BEGIN Data provided
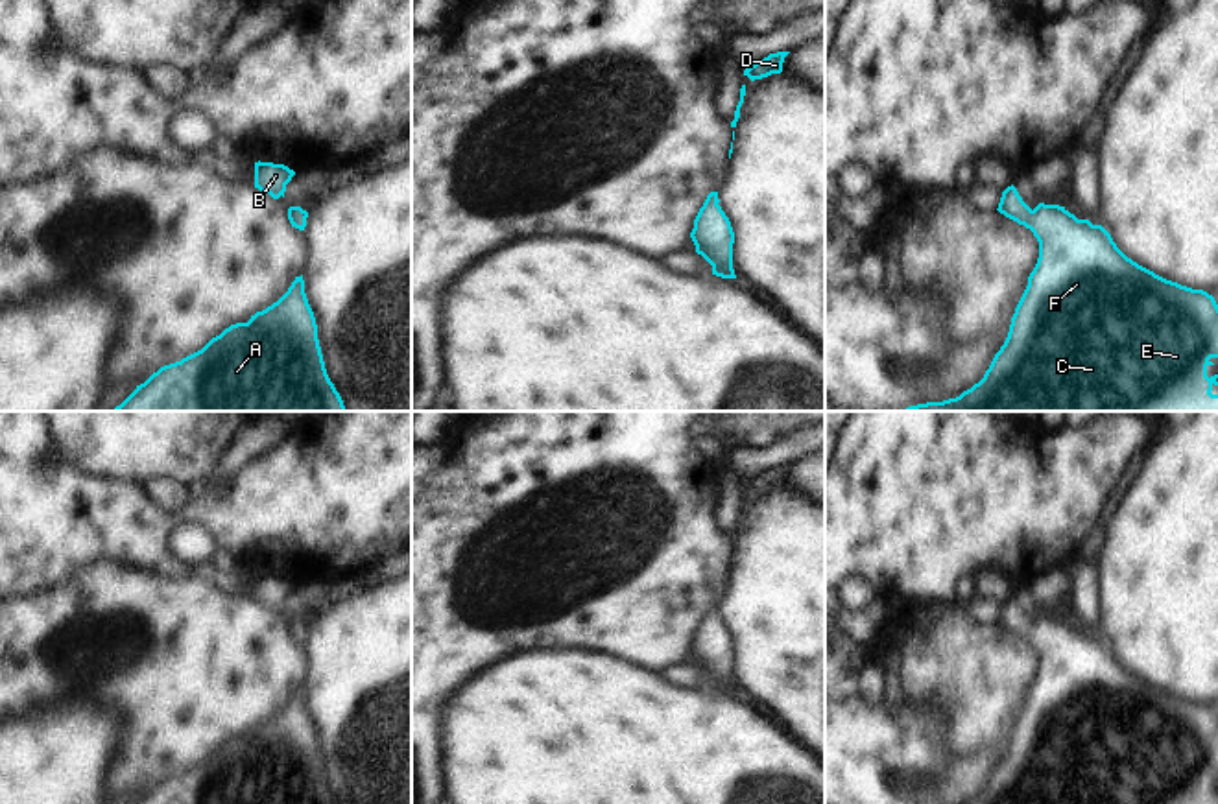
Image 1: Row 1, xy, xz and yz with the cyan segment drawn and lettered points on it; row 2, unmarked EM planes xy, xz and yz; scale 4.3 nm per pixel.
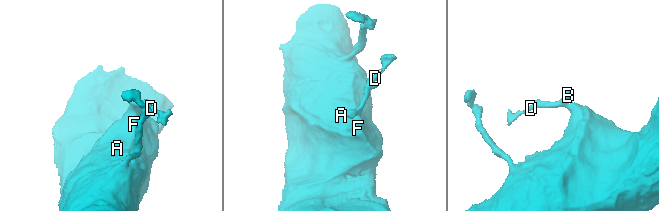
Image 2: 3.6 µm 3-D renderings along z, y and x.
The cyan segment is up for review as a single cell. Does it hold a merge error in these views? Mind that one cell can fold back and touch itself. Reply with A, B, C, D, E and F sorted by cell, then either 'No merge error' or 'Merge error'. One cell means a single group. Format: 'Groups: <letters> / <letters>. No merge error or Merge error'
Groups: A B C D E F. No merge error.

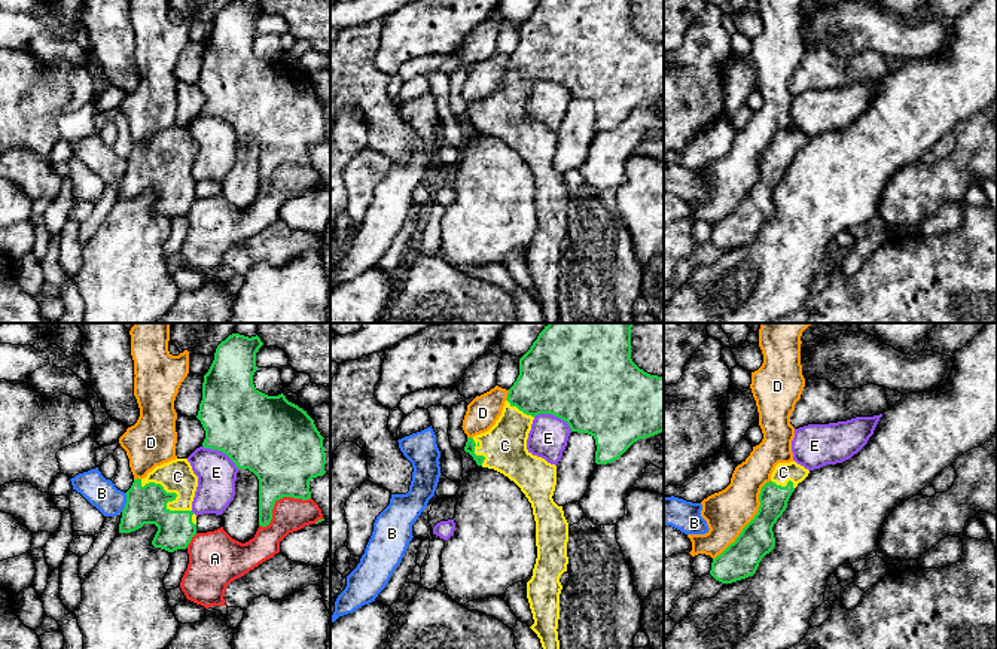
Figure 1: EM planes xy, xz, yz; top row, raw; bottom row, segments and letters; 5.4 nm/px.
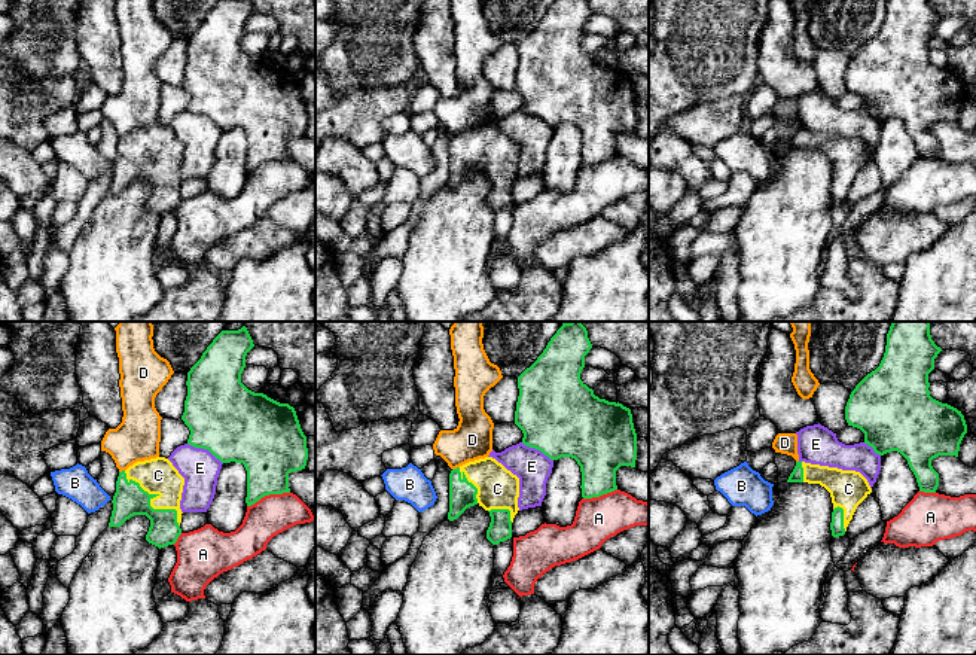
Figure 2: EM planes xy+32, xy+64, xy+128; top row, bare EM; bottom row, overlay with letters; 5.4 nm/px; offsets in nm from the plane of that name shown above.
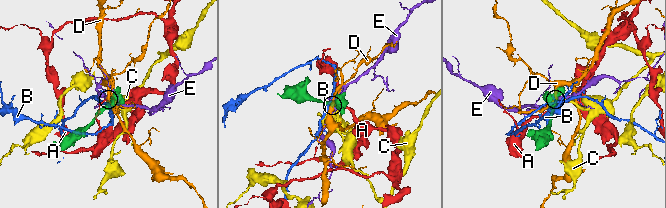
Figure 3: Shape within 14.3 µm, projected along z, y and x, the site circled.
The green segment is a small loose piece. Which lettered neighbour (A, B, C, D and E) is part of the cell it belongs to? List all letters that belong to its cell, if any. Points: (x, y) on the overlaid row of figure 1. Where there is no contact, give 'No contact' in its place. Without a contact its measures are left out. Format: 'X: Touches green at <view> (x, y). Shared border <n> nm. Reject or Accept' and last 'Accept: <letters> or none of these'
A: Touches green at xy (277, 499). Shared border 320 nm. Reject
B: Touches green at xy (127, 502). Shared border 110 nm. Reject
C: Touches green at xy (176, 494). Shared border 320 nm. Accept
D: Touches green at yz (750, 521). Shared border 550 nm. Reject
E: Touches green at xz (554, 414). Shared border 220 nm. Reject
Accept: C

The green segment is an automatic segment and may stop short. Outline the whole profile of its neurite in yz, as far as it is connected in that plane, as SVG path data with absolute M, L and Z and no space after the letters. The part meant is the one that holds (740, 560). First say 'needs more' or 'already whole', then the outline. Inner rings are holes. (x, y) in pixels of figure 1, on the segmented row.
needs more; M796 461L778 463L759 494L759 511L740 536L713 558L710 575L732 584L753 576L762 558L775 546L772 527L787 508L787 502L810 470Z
END Data provided
» **Assignment**
All that should appear in the answer is the lines above from the line with "Image 2: 3.6" through the line with "Figure 3: Shape", retyped exactly, pictures left out.

» **Answer**
Image 2: 3.6 µm 3-D renderings along z, y and x.
The cyan segment is up for review as a single cell. Does it hold a merge error in these views? Mind that one cell can fold back and touch itself. Reply with A, B, C, D, E and F sorted by cell, then either 'No merge error' or 'Merge error'. One cell means a single group. Format: 'Groups: <letters> / <letters>. No merge error or Merge error'
Groups: A B C D E F. No merge error.

Figure 1: EM planes xy, xz, yz; top row, raw; bottom row, segments and letters; 5.4 nm/px.
Figure 2: EM planes xy+32, xy+64, xy+128; top row, bare EM; bottom row, overlay with letters; 5.4 nm/px; offsets in nm from the plane of that name shown above.
Figure 3: Shape within 14.3 µm, projected along z, y and x, the site circled.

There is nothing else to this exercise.